▶ [WHAT NEEDS TO BE DONE]:
Transcribe the lines of the records from the line containing "collectors: L. M. Perry" through the line containing "genus: Ancistrotropis", including both of those lines, and reproduce nothing else.

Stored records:
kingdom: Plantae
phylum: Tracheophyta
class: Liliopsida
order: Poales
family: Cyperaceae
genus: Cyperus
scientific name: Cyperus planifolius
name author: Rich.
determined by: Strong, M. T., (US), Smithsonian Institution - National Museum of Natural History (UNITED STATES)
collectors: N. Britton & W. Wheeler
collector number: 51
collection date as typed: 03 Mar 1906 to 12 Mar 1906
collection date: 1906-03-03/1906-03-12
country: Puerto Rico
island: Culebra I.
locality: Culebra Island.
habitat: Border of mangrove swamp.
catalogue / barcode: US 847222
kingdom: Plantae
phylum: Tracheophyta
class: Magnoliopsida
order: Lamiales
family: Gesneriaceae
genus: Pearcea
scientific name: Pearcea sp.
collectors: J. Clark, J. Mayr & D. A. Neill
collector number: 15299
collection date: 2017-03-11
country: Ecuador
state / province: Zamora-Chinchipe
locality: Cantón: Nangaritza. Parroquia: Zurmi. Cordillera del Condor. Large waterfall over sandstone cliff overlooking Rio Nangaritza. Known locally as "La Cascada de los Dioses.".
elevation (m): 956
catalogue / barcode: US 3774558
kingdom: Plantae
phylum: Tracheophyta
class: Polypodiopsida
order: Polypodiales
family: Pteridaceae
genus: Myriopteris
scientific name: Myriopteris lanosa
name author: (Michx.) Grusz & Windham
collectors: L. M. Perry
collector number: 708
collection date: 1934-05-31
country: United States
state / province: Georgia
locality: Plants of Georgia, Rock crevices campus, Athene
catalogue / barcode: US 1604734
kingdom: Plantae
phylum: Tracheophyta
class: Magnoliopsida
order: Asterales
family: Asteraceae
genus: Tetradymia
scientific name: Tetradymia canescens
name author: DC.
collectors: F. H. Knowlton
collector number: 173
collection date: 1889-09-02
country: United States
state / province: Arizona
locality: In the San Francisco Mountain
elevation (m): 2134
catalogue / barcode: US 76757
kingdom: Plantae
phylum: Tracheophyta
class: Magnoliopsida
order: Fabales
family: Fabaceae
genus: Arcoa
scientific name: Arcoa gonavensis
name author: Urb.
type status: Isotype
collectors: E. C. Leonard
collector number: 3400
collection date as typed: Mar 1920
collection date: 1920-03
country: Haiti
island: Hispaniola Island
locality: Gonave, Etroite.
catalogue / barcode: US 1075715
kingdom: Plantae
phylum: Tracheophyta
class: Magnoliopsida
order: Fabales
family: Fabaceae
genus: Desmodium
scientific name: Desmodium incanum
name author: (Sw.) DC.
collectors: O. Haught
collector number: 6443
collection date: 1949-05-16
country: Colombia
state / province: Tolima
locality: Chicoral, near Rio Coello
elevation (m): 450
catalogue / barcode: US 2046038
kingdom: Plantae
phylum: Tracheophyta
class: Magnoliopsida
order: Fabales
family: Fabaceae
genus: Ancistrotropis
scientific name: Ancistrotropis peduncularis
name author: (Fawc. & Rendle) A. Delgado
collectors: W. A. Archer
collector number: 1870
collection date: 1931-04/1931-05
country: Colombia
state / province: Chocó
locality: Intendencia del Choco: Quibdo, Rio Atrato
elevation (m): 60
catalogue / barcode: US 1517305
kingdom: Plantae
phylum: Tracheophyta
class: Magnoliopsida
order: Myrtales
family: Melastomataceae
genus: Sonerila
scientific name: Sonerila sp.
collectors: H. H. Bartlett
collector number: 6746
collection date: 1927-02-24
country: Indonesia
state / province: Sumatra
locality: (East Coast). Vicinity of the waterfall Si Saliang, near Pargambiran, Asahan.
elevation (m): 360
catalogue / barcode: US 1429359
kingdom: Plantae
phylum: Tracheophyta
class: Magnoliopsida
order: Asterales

▶ [SOLUTION FOR THIS TASK]:
collectors: L. M. Perry
collector number: 708
collection date: 1934-05-31
country: United States
state / province: Georgia
locality: Plants of Georgia, Rock crevices campus, Athene
catalogue / barcode: US 1604734
kingdom: Plantae
phylum: Tracheophyta
class: Magnoliopsida
order: Asterales
family: Asteraceae
genus: Tetradymia
scientific name: Tetradymia canescens
name author: DC.
collectors: F. H. Knowlton
collector number: 173
collection date: 1889-09-02
country: United States
state / province: Arizona
locality: In the San Francisco Mountain
elevation (m): 2134
catalogue / barcode: US 76757
kingdom: Plantae
phylum: Tracheophyta
class: Magnoliopsida
order: Fabales
family: Fabaceae
genus: Arcoa
scientific name: Arcoa gonavensis
name author: Urb.
type status: Isotype
collectors: E. C. Leonard
collector number: 3400
collection date as typed: Mar 1920
collection date: 1920-03
country: Haiti
island: Hispaniola Island
locality: Gonave, Etroite.
catalogue / barcode: US 1075715
kingdom: Plantae
phylum: Tracheophyta
class: Magnoliopsida
order: Fabales
family: Fabaceae
genus: Desmodium
scientific name: Desmodium incanum
name author: (Sw.) DC.
collectors: O. Haught
collector number: 6443
collection date: 1949-05-16
country: Colombia
state / province: Tolima
locality: Chicoral, near Rio Coello
elevation (m): 450
catalogue / barcode: US 2046038
kingdom: Plantae
phylum: Tracheophyta
class: Magnoliopsida
order: Fabales
family: Fabaceae
genus: Ancistrotropis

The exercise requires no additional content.